Excerpt:
━━━

While much has been written on the history of media effects research in the United States, a casual review of the literature could reasonably lead one to believe that little if any such work was conducted until the 1940s. Most textbooks place the start of investigation during and just after World War II, with the work of Carl Hovland and colleagues at Yale University and Paul Lazarsfeld at Columbia University. Wilbur Schramm (1963), who did as much as anyone to set the historic timeline, declared that the beginning of serious work on media influence began with four scholars: Hovland, Lazarsfeld, Harold Lasswell, and Kurt Lewin. Steve Chaffee and John Hochheimer (1985) similarly observed that nothing that could be considered systematic scientific research on media effects began much before the late 1930s.
According to some versions of the origin story, to the extent that the public, policy makers, and even academics posited ideas about the power of media before the war, they were cast in the form of a “hypodermic effect” (Klapper 1960) or “magic bullet” model of influence. Quoting Schramm, “Communication was seen as a magic bullet that transferred ideas or feelings or knowledge or motivation almost automatically from one mind to another” (1971, 8–9). Not everyone has accepted the magic bullet tale, arguing that such a model never, in historical fact, existed (see Lubken 2008; Wartella and Reeves 1985). And indeed, Schramm concocted the term, in application to media effects, if not the concept. Overall, the exploration of effects research before World War II has been somewhat contentious and has left a cloudy picture.
In 2021, this author entered the conversation with a new view of that history (Parsons 2021). The anthology presented here is an extension of that work. It is centered on the concept of “suggestion,” which was a specific and clearly articulated psychological process of attitude formation and change that dominated social science from roughly the late 1800s until World War II. What media scholars know today as “persuasion,” social psychologists of the early 1900s would have understood as the process of suggestion. Suggestion, as defined by one leading theorist of the period, was “the process of communication resulting in the acceptance with conviction of the communicated proposition in the absence of logically adequate grounds for its acceptance” (McDougall 1909, 97; italics in the original). At first glance, the description appears to emulate the primary characteristics of the magic bullet model in the nature of its direct effects assumptions, and in fact suggestion does share, to some degree, that attribute. But where the magic bullet was said to exact uniform effects across all consumers of a message, suggestion theory was held to vary widely in its effects across individuals and circumstances. As will be seen, the contingent character of suggestion drove much of the research in the early 1900s. One of the consequences was the discovery of psychological processes that anticipated research on cognitive selectivity and cognitive dissonance conducted many decades later. The eventual decline of suggestion theory and its erasure from the memory of the field are discussed in detail in the prior work (Parsons 2021) and this process is briefly sketched at the end of this introduction.

━━━

Stored items:

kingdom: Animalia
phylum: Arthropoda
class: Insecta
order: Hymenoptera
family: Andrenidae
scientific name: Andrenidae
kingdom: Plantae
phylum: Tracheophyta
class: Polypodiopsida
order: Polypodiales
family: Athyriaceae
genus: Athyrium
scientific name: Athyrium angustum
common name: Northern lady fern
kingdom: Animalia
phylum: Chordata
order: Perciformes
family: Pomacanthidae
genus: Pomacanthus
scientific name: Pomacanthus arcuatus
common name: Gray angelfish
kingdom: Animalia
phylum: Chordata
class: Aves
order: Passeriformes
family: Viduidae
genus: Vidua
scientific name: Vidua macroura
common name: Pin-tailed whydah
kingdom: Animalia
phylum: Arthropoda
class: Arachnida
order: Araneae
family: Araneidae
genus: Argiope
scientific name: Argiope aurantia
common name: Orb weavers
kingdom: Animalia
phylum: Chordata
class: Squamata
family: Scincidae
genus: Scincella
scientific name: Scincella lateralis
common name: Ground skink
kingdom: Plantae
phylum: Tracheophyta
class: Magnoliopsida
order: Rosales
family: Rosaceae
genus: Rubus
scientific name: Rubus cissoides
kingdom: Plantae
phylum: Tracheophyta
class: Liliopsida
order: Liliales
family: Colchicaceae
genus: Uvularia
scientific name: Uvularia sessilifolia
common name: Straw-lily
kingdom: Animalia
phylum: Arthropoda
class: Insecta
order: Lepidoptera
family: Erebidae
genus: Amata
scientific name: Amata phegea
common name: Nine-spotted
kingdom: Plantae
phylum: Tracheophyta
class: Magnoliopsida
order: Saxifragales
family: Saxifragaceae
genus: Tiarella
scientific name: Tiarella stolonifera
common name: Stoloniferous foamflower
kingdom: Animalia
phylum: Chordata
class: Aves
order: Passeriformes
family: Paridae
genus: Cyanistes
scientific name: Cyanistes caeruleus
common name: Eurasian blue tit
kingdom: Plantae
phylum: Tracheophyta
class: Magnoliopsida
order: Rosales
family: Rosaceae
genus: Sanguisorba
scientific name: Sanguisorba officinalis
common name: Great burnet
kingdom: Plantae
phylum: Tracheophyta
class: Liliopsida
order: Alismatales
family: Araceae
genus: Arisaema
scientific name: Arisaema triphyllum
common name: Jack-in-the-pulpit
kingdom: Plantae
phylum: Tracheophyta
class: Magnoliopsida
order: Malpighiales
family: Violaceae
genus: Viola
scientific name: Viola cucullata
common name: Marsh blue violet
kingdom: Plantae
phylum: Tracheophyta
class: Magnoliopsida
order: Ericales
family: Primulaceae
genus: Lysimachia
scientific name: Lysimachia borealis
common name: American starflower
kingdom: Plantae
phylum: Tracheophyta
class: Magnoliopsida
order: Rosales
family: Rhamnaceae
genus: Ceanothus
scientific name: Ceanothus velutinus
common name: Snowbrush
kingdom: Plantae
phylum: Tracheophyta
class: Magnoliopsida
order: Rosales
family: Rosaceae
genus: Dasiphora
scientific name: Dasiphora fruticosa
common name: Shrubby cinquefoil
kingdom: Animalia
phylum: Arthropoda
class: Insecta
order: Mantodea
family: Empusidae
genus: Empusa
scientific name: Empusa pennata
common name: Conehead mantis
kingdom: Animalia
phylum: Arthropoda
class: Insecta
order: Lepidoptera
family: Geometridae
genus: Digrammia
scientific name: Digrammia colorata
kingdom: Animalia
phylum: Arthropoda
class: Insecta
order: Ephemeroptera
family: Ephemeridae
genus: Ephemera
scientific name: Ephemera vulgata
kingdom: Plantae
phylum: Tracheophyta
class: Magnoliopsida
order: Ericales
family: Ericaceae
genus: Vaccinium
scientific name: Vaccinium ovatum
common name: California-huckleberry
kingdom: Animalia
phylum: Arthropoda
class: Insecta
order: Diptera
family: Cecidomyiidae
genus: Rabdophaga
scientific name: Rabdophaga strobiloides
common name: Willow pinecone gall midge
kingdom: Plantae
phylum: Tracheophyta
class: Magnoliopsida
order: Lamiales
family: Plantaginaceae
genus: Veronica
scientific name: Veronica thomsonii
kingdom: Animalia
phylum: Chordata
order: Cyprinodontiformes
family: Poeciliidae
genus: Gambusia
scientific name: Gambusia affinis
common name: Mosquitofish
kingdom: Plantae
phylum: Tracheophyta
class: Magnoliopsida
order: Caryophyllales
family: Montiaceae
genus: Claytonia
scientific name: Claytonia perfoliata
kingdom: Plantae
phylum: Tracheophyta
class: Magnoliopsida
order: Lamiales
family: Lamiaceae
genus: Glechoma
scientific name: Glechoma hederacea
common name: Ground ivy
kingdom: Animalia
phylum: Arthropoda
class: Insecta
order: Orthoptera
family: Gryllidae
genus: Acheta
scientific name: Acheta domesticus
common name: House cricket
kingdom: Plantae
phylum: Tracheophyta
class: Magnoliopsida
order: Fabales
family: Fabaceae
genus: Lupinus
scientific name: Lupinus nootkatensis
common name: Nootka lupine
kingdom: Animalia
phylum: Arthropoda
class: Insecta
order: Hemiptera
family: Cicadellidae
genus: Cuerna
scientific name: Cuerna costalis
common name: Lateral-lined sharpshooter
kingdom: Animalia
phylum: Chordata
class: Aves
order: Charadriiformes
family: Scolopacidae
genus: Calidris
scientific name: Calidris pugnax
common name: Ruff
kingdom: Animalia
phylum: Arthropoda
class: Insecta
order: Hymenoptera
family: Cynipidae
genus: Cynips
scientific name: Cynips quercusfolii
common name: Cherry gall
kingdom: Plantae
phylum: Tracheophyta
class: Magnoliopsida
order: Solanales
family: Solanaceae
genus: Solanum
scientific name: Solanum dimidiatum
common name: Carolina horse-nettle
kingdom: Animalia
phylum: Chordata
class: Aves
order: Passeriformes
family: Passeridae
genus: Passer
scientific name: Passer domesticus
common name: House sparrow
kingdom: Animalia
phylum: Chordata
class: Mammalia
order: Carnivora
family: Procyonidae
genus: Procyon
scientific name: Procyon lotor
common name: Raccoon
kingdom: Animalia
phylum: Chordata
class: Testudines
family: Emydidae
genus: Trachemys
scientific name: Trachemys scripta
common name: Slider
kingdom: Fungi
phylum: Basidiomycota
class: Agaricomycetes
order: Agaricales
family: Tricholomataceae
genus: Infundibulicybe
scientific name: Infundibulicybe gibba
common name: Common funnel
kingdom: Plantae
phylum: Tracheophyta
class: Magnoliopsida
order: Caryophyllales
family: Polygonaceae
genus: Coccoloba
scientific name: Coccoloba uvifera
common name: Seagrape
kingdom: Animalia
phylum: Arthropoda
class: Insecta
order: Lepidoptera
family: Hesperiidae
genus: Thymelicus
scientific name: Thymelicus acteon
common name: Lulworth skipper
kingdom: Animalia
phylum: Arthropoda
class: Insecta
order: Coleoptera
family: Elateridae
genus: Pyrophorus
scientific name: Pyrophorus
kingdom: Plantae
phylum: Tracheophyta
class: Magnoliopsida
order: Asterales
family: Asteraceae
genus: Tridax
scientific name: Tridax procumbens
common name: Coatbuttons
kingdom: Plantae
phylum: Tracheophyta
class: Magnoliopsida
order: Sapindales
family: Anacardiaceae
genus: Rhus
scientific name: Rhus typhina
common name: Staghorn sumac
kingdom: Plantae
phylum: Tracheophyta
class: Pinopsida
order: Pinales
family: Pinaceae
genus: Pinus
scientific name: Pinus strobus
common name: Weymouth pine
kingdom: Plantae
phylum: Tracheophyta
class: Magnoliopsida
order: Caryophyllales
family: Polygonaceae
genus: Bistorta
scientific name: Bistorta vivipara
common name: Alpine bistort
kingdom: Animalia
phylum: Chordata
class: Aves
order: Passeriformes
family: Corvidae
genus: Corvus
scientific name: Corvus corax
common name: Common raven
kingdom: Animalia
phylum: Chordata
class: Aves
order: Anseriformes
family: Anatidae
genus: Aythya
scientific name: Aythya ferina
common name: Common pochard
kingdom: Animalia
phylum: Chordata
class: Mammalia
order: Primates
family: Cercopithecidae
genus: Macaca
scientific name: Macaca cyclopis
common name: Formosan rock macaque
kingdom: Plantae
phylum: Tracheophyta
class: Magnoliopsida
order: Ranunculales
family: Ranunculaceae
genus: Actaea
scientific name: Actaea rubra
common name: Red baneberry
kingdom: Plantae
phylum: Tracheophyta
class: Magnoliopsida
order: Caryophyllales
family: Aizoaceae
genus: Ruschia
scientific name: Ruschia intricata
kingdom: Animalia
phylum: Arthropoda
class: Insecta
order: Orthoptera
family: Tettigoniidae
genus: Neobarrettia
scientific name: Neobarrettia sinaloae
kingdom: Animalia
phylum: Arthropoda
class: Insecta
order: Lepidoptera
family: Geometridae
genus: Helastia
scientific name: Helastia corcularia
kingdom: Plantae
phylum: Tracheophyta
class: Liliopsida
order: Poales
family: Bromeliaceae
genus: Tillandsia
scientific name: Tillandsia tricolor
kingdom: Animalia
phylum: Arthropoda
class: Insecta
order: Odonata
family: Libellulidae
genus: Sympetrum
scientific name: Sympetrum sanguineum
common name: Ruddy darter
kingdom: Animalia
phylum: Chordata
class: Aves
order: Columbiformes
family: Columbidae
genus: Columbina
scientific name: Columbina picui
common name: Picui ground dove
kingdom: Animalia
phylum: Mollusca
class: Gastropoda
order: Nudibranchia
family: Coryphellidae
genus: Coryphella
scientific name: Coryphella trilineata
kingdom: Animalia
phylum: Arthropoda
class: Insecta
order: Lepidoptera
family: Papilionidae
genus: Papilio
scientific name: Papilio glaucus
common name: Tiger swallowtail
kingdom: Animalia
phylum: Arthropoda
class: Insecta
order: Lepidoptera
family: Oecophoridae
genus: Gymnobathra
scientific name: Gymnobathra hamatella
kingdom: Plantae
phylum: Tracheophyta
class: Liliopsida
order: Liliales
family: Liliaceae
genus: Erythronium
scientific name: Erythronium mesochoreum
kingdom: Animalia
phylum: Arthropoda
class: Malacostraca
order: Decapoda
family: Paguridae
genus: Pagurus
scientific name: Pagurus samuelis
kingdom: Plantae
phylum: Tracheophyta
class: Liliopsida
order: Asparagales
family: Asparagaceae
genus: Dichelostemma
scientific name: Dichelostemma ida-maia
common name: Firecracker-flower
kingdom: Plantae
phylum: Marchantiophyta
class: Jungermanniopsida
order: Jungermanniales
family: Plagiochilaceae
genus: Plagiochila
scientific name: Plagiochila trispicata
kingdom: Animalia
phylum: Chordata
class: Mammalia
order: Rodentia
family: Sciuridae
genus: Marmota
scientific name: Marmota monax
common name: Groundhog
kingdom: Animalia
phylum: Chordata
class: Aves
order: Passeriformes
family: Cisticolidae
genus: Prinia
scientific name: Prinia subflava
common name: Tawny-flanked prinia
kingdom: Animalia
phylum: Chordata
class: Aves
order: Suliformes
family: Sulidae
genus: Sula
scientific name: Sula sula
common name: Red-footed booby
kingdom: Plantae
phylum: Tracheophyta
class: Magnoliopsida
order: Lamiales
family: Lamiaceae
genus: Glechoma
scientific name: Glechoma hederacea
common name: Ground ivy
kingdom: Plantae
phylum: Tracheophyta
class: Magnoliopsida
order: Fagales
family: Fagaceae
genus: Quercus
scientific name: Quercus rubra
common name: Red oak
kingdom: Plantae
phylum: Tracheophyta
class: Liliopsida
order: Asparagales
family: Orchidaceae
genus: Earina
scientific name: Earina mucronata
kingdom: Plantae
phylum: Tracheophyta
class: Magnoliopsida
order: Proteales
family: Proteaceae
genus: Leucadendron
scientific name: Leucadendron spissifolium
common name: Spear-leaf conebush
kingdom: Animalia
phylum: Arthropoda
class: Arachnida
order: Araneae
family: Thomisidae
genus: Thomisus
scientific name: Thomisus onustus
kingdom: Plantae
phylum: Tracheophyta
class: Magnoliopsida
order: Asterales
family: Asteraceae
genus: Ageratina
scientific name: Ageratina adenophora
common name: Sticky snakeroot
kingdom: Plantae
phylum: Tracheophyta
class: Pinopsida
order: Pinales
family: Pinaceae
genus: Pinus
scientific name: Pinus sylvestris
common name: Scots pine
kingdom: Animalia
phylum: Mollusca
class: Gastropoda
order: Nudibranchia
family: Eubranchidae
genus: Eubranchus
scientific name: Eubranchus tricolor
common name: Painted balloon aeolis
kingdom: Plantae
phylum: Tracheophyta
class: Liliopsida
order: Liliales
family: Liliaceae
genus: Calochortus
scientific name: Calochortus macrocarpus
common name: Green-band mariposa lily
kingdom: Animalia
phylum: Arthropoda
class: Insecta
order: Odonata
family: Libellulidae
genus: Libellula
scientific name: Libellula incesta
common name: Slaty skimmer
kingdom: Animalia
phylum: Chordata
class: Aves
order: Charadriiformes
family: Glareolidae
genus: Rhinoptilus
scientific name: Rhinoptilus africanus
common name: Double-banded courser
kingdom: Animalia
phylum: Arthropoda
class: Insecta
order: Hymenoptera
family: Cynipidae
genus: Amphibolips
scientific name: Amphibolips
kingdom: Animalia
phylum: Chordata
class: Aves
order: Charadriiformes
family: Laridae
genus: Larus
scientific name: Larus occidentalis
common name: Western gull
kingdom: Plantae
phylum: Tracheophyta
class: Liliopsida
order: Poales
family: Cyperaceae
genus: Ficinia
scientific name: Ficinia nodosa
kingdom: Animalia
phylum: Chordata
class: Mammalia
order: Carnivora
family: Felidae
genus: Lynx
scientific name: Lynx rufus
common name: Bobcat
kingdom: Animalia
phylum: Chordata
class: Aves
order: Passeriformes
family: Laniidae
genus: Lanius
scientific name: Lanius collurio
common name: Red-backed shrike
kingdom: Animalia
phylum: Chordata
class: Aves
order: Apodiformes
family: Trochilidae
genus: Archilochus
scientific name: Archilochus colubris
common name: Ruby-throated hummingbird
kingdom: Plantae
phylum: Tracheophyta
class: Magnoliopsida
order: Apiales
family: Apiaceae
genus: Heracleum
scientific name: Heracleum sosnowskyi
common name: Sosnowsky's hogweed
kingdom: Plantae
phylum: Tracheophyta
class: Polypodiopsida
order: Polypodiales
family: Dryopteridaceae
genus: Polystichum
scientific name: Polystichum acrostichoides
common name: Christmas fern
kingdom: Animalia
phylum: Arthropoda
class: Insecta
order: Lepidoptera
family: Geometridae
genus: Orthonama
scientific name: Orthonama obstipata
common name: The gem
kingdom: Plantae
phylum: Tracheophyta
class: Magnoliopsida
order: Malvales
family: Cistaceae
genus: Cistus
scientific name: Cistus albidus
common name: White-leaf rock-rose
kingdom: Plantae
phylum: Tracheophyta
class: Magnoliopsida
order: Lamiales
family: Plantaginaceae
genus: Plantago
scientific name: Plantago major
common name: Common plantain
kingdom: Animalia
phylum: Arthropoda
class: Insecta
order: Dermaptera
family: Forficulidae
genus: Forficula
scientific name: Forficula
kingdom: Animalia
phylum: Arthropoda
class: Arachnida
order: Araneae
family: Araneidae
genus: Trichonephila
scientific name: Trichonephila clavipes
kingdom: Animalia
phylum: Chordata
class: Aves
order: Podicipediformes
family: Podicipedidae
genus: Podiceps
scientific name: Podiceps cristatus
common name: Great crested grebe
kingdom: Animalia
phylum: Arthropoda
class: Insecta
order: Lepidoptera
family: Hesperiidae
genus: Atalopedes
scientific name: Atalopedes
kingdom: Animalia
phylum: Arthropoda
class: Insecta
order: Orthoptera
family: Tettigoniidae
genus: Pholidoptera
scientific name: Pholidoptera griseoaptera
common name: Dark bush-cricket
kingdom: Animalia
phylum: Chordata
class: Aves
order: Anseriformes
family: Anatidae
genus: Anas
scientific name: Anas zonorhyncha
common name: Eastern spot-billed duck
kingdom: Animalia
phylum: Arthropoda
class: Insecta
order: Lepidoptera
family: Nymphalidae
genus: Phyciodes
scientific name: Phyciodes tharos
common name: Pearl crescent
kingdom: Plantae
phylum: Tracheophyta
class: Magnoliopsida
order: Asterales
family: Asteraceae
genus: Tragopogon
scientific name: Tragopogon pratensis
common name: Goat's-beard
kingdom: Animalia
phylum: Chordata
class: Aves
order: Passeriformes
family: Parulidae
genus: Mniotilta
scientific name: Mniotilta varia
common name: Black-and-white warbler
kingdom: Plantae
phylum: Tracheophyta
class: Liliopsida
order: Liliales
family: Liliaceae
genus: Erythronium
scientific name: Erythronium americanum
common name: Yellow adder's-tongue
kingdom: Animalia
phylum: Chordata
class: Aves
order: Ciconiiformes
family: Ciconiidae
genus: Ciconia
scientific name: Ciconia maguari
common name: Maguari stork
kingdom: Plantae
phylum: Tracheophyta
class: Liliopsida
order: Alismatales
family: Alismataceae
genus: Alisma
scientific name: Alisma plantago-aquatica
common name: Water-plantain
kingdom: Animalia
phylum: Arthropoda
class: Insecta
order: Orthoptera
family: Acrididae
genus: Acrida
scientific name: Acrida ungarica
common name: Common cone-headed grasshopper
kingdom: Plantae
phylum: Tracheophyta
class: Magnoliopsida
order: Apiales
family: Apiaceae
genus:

━━━

Things to do:
- A) In the passage on media effects research, which four scholars did Wilbur Schramm credit with beginning serious work on media influence?
- B) Update the passage on media effects research, beginning at the words "While much has" and stopping after "the late 1930s.", with "textbooks" changed to "reference works".
The entries above bear no relation to the passage on media effects research.

Task solutions:
- A) Hovland, Lazarsfeld, Harold Lasswell, and Kurt Lewin.

- B)
While much has been written on the history of media effects research in the United States, a casual review of the literature could reasonably lead one to believe that little if any such work was conducted until the 1940s. Most reference works place the start of investigation during and just after World War II, with the work of Carl Hovland and colleagues at Yale University and Paul Lazarsfeld at Columbia University. Wilbur Schramm (1963), who did as much as anyone to set the historic timeline, declared that the beginning of serious work on media influence began with four scholars: Hovland, Lazarsfeld, Harold Lasswell, and Kurt Lewin. Steve Chaffee and John Hochheimer (1985) similarly observed that nothing that could be considered systematic scientific research on media effects began much before the late 1930s.